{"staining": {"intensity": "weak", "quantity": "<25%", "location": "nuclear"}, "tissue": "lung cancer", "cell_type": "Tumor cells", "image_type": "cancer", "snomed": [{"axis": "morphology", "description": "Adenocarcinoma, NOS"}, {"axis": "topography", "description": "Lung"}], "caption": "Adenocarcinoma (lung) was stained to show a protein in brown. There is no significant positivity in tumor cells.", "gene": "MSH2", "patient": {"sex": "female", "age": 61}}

--

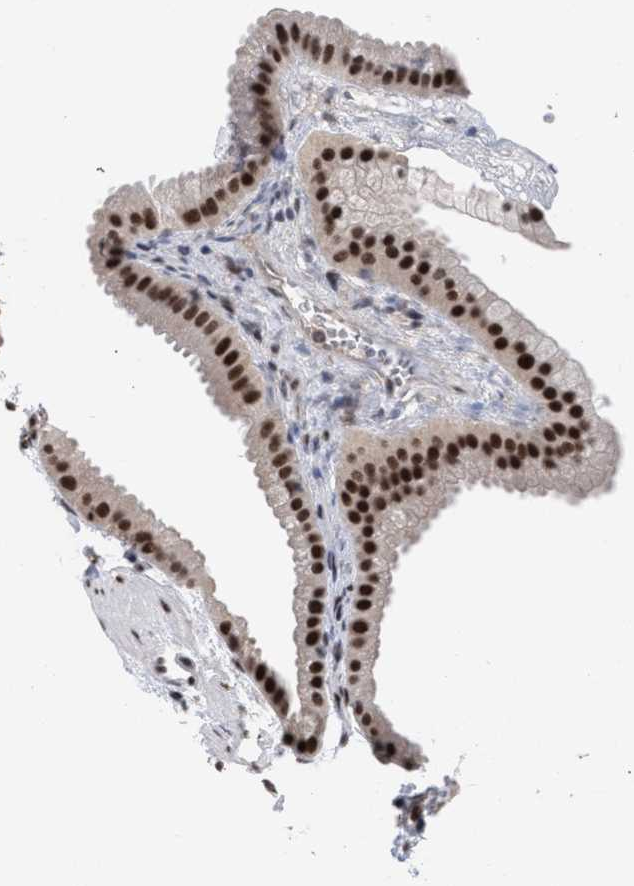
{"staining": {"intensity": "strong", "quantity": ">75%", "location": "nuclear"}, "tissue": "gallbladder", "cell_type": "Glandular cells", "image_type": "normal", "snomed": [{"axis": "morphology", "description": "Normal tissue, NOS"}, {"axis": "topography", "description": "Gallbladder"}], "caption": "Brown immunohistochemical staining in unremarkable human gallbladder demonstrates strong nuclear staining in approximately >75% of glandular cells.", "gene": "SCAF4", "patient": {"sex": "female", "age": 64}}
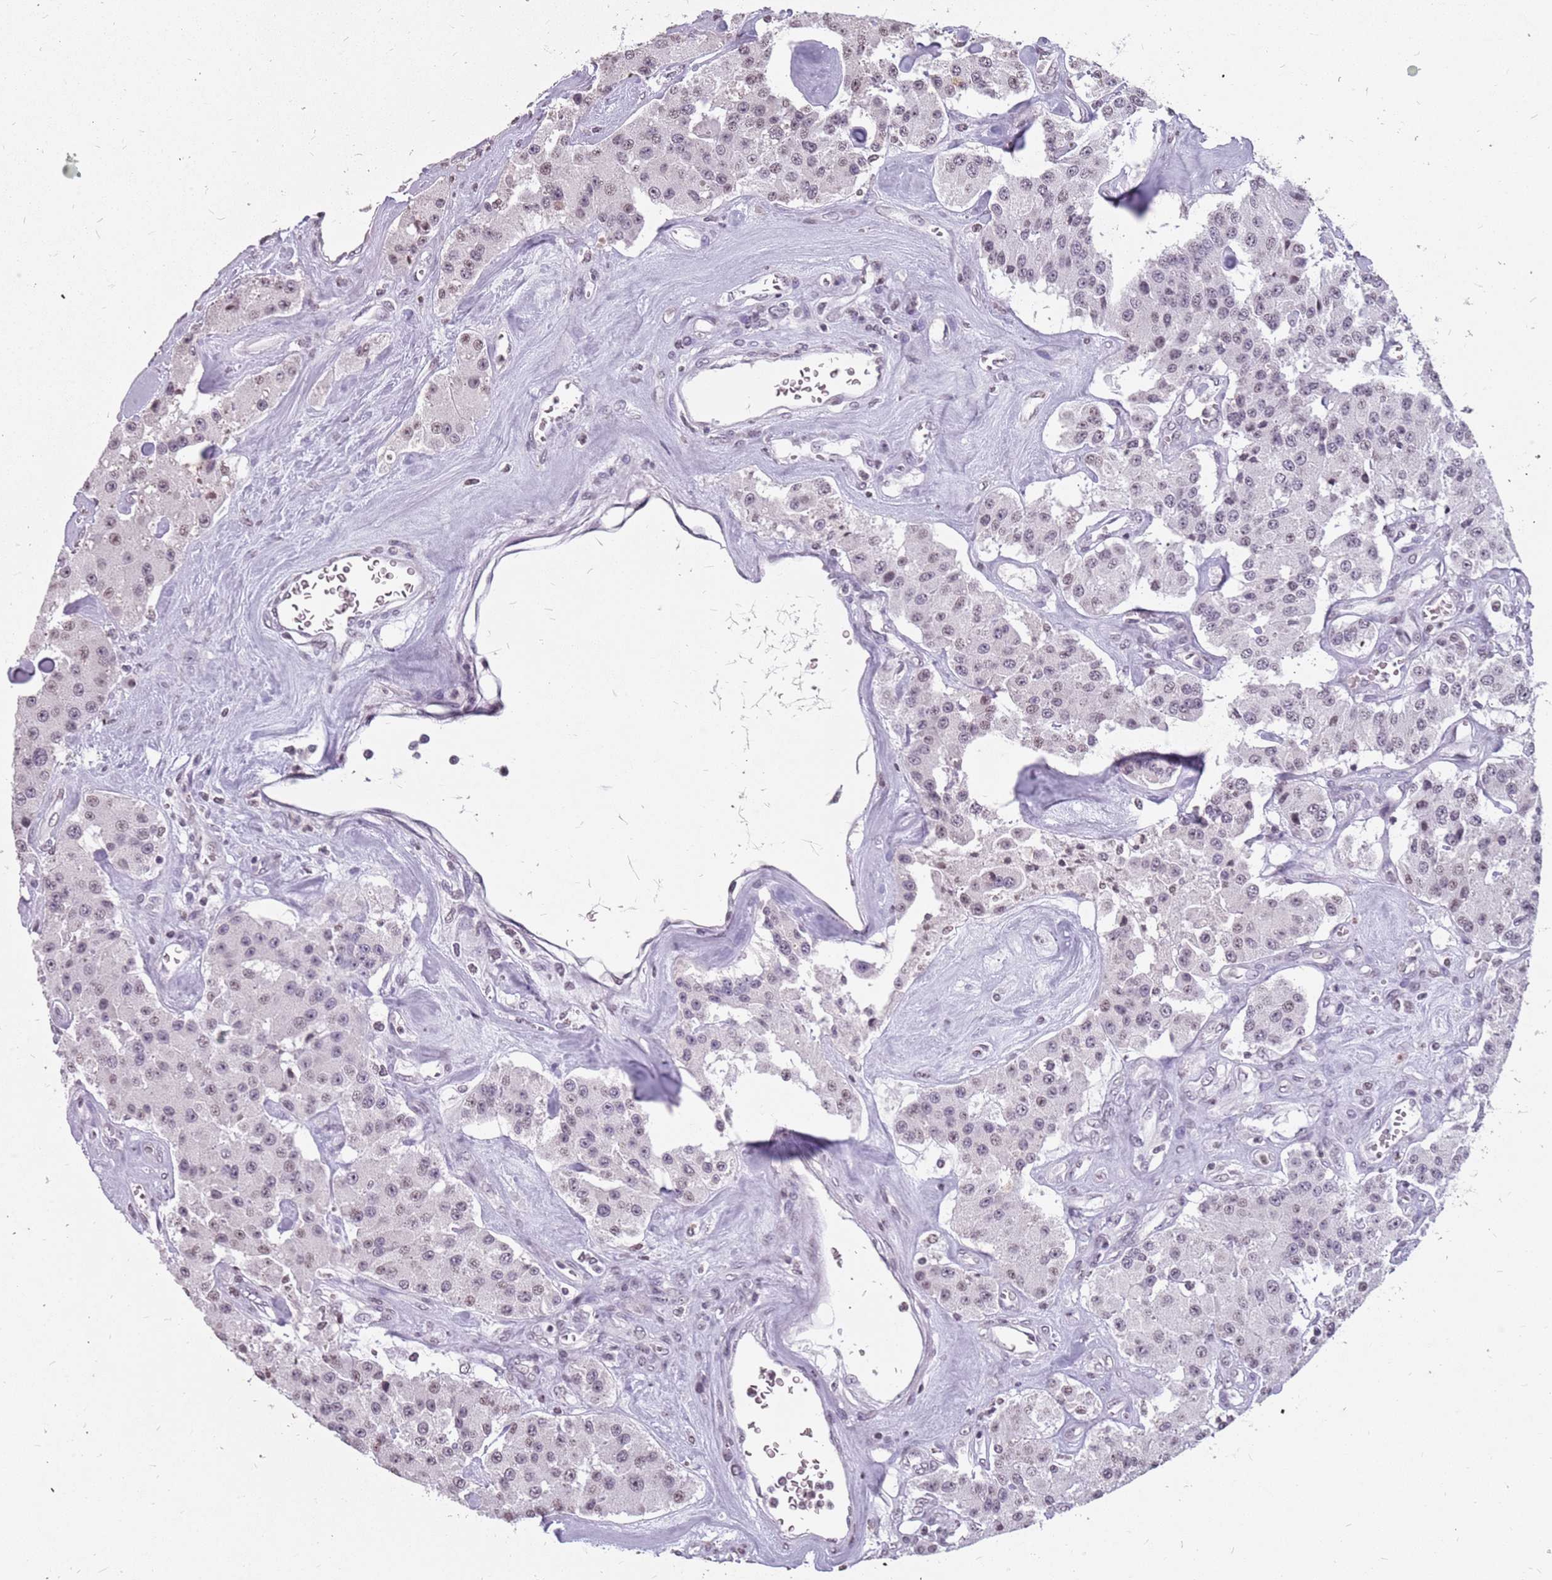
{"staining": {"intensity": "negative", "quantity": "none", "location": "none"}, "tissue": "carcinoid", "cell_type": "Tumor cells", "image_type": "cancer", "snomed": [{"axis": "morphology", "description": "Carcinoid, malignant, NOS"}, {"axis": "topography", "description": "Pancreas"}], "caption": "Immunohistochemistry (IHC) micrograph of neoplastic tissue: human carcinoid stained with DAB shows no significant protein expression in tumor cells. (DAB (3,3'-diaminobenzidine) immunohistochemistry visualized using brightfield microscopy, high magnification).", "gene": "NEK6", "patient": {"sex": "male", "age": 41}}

**Work instruction:** Keep to the lines above from the line with "immunohistochemical staining in" to the line with "(IHC) micrograph of", and set down exactly those, inclusive, with nothing else and every picture left out.

**Response to the exercise:**
{"staining": {"intensity": "strong", "quantity": ">75%", "location": "nuclear"}, "tissue": "gallbladder", "cell_type": "Glandular cells", "image_type": "normal", "snomed": [{"axis": "morphology", "description": "Normal tissue, NOS"}, {"axis": "topography", "description": "Gallbladder"}], "caption": "Brown immunohistochemical staining in unremarkable human gallbladder demonstrates strong nuclear staining in approximately >75% of glandular cells.", "gene": "SCAF4", "patient": {"sex": "female", "age": 64}}
{"staining": {"intensity": "negative", "quantity": "none", "location": "none"}, "tissue": "carcinoid", "cell_type": "Tumor cells", "image_type": "cancer", "snomed": [{"axis": "morphology", "description": "Carcinoid, malignant, NOS"}, {"axis": "topography", "description": "Pancreas"}], "caption": "Immunohistochemistry (IHC) micrograph of neoplastic tissue: human carcinoid stained with DAB shows no significant protein expression in tumor cells. (DAB (3,3'-diaminobenzidine) immunohistochemistry visualized using brightfield microscopy, high magnification).", "gene": "NEK6", "patient": {"sex": "male", "age": 41}}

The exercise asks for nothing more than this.